## Tus instrucciones
Transcribe del texto sobre el Día Internacional de la Biblioteca, que aparece más abajo, el fragmento que va desde "La institución recibía" hasta "partituras de música.".

## Texto seleccionado
■ ■ ■ ■ ■ ■ ■

¿Sabes por qué se celebra el 24 de octubre el Día Internacional de la Biblioteca?

Biblioteca de sarajevo

Desde el 24 de octubre de 1997 se celebra el  Día Internacional de la Biblioteca. La propuesta surge de la Asociación Española de Amigos del Libro Infantil y Juvenil, apoyada por el Ministerio de Cultura, en recuerdo de la destrucción de la Biblioteca de Sarajevo, incendiada el 1992 durante el conflicto balcánico. La iniciativa nació para trasladar a la opinión pública la importancia de la Biblioteca como un lugar de encuentro de los lectores de todas las edades con la cultura, y como un instrumento de mejora de la formación y la convivencia humana.

Durante la guerra de Bosnia, concretamente en el asedio de Sarajevo, en la noche del 25 al 26 de agosto de 1992, miembros del Ejercito de la Republica de Srpska bombardearon el edificio donde se encontraba La Biblioteca Nacional de Sarajevo (Vijecnica). De esta manera se perdieron gran parte de sus fondos.  El incendio fue causado por el fuego de artillería del ejército serbio-bosnio. El edificio no tenía valor estratégico ni importancia militar, pero constituía un símbolo de identidad de este pueblo. La Biblioteca poseía unos dos millones de libros y miles de documentos y manuscritos de gran valor, conservados a lo largo de siglos tanto por musulmanes como por serbios ortodoxos, croatas católicos y judíos.

El ostentoso edificio poseía  un estilo morisco español que  se complementaba con detalles arabescos

La institución recibía antes del siniestro todas las publicaciones impresas en la República Yugoslava. Además, a partir de 1957 también recibió atribuciones de Biblioteca Universitaria, configurándose así como Biblioteca Nacional y Universitaria.

En el año 1992, la Biblioteca conservaba cerca de 1.500.00 volúmenes de literatura general y científica, referencia y multitud de manuscritos, publicaciones periódicas y documentos de archivo relativos a la historia de Bosnia Herzegovina, También albergaba colecciones de libros raros, que incluían incunables y numerosos audiovisuales y partituras de música.

■ ■ ■ ■ ■ ■ ■

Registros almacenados
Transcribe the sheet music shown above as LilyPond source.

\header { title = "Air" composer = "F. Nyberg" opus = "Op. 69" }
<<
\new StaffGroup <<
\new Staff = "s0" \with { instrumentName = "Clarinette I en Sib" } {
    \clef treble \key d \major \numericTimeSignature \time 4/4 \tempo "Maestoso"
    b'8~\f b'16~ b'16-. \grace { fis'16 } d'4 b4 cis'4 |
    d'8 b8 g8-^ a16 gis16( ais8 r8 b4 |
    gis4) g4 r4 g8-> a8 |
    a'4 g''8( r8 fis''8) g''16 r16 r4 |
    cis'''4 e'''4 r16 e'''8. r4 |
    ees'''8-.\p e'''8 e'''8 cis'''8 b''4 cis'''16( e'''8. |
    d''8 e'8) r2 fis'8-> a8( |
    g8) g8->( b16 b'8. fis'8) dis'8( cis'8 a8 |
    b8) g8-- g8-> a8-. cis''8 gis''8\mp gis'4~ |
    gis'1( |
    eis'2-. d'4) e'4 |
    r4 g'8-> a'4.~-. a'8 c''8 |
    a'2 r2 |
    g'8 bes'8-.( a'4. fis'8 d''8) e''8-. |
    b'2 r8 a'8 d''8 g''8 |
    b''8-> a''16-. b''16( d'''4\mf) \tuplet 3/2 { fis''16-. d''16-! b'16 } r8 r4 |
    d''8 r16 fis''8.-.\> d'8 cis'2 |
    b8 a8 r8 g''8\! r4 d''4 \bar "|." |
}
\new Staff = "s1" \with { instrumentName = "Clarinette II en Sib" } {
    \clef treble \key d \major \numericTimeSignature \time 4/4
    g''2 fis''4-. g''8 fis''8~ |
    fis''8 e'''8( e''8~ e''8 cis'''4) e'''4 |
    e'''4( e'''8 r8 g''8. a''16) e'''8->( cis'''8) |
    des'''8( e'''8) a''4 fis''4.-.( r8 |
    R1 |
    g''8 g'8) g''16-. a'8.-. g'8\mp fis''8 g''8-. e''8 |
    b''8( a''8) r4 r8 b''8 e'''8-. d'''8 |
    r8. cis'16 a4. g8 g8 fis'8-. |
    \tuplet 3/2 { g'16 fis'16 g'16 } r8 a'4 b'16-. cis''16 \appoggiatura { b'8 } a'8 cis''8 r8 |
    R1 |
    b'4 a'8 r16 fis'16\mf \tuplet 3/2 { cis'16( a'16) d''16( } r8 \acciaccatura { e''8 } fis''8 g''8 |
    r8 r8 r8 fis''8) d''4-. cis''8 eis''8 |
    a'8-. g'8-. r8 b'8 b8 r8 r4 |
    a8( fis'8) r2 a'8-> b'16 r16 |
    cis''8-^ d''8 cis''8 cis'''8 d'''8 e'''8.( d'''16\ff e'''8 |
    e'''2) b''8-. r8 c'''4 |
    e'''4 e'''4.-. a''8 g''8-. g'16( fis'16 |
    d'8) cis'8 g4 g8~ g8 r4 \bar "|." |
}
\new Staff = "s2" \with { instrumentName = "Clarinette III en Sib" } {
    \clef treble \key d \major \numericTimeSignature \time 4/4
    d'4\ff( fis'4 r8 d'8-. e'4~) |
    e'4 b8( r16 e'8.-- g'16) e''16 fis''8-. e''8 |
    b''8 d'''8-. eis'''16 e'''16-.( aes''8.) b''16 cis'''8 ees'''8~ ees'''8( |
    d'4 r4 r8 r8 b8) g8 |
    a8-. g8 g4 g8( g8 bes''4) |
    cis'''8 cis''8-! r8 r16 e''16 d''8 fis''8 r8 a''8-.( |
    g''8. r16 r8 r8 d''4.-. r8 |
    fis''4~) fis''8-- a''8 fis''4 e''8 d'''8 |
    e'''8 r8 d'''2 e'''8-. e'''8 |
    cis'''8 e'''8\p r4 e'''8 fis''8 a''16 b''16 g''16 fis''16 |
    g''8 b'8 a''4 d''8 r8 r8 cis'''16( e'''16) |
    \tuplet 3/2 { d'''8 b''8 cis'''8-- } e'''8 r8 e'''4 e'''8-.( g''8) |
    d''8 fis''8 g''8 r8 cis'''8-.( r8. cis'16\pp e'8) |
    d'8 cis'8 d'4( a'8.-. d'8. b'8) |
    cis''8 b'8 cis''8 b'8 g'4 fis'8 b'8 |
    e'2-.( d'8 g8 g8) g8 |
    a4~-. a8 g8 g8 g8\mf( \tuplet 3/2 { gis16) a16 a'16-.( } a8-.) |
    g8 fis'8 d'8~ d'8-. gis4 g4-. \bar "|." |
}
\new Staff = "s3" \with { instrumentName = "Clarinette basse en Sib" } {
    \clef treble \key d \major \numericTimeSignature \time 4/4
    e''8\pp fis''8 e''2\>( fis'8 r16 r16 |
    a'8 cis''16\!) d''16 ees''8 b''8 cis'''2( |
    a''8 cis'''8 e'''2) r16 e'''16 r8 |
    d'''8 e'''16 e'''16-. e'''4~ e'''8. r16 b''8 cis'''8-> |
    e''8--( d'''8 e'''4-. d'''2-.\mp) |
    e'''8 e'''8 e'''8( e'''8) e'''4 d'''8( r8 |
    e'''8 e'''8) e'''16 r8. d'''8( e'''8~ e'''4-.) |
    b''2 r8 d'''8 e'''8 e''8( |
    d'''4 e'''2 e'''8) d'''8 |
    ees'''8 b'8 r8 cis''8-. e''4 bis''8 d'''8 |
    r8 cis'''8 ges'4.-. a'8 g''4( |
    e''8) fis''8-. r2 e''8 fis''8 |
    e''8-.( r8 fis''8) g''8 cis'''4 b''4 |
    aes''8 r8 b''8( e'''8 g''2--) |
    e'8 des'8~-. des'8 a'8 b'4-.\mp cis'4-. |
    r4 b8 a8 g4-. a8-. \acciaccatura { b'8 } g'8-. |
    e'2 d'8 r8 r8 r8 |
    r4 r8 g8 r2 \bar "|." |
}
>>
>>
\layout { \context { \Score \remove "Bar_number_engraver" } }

■ ■ ■ ■ ■ ■ ■

## Respuesta
La institución recibía antes del siniestro todas las publicaciones impresas en la República Yugoslava. Además, a partir de 1957 también recibió atribuciones de Biblioteca Universitaria, configurándose así como Biblioteca Nacional y Universitaria.

En el año 1992, la Biblioteca conservaba cerca de 1.500.00 volúmenes de literatura general y científica, referencia y multitud de manuscritos, publicaciones periódicas y documentos de archivo relativos a la historia de Bosnia Herzegovina, También albergaba colecciones de libros raros, que incluían incunables y numerosos audiovisuales y partituras de música.